Abbreviation: | TCB |
Released: | 1540 |
Contents: | Old Testament, Apocrypha, New Testament |
Source Used: | Dawson (1975) |
Location: | University of Miami Library, Coral Gables, Florida |
Miles Coverdale, ordained a priest about 1514, became interested in the works of such men as Erasmus, Luther, and Tyndale. He helped Tyndale in Antwerp in 1529. He translated the Psalms and Ecclesiastes from the Latin works of Campensis and published them in 1534 and 1535, respectively. He may have started his own work on the Bible in 1534.
This Bible is divided into six parts, as was Luther’s. The chapters are divided into paragraphs without systemmatic numbering. The notes, comparatively few, concern alternate readings. Marginal cross-references abound. There are over one hundred fifty illustrations.

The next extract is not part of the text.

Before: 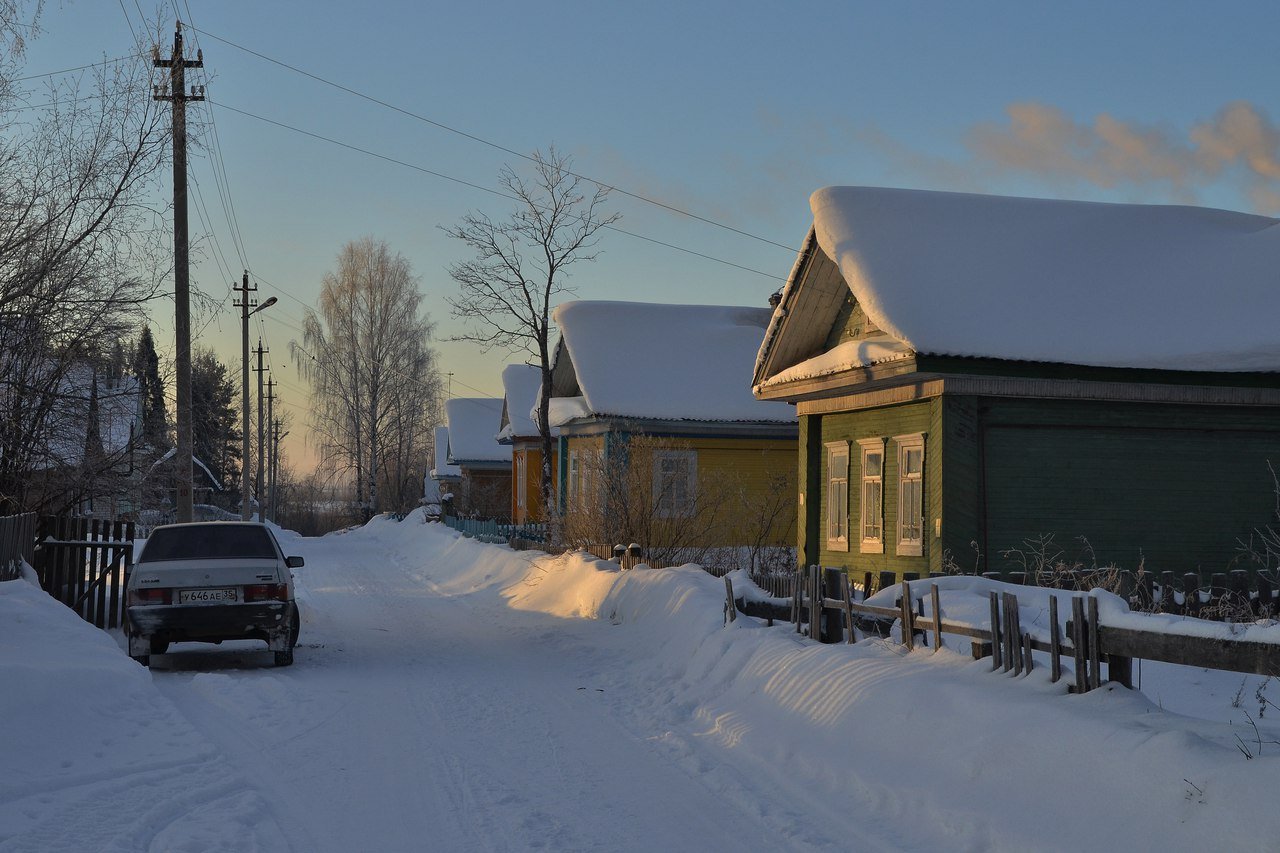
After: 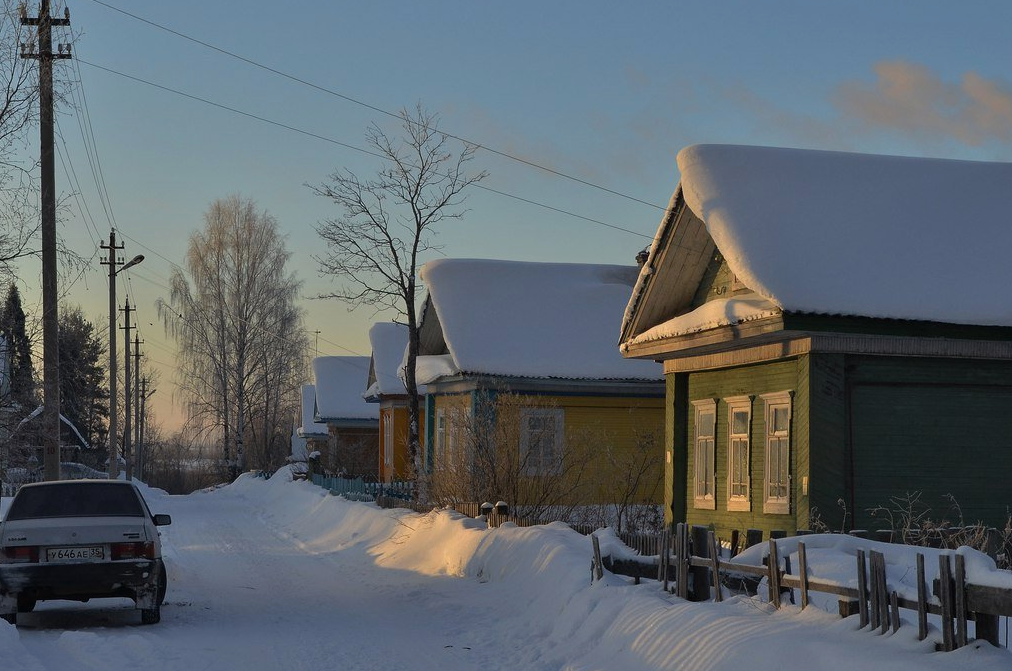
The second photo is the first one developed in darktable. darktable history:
crop and rotate: left 10.422%, top 5.033%, right 10.468%, bottom 16.232%
exposure: exposure -0.11 EV, compensate highlight preservation false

It was not translated from Hebrew and Greek, but from German and Latin. Coverdale was competent in both of the latter two languages. He trusted five different interpreters, translating from them purely and faithfully, without favor to any sect and subject to correction. These were Jerome, Pagninus, Luther, the translators of the Zurich Bible, and Tyndale.
There is an extensive introduction. The spelling and type are Old English.
Sample Verses
Genesis 1: 1, 2
In ye begynnynge God created heauen and earth: ye earth was voyde and emptie, and darcknes was vpon the depe, and ye sprete of God moued vpo the water.
John 1: 1 – 3
In the begynnynge was the worde, and the worde was with God, and God was ye worde. The same was in the begynnynge wt God. All thinges were made by the same, and without the same was made nothinge that was made.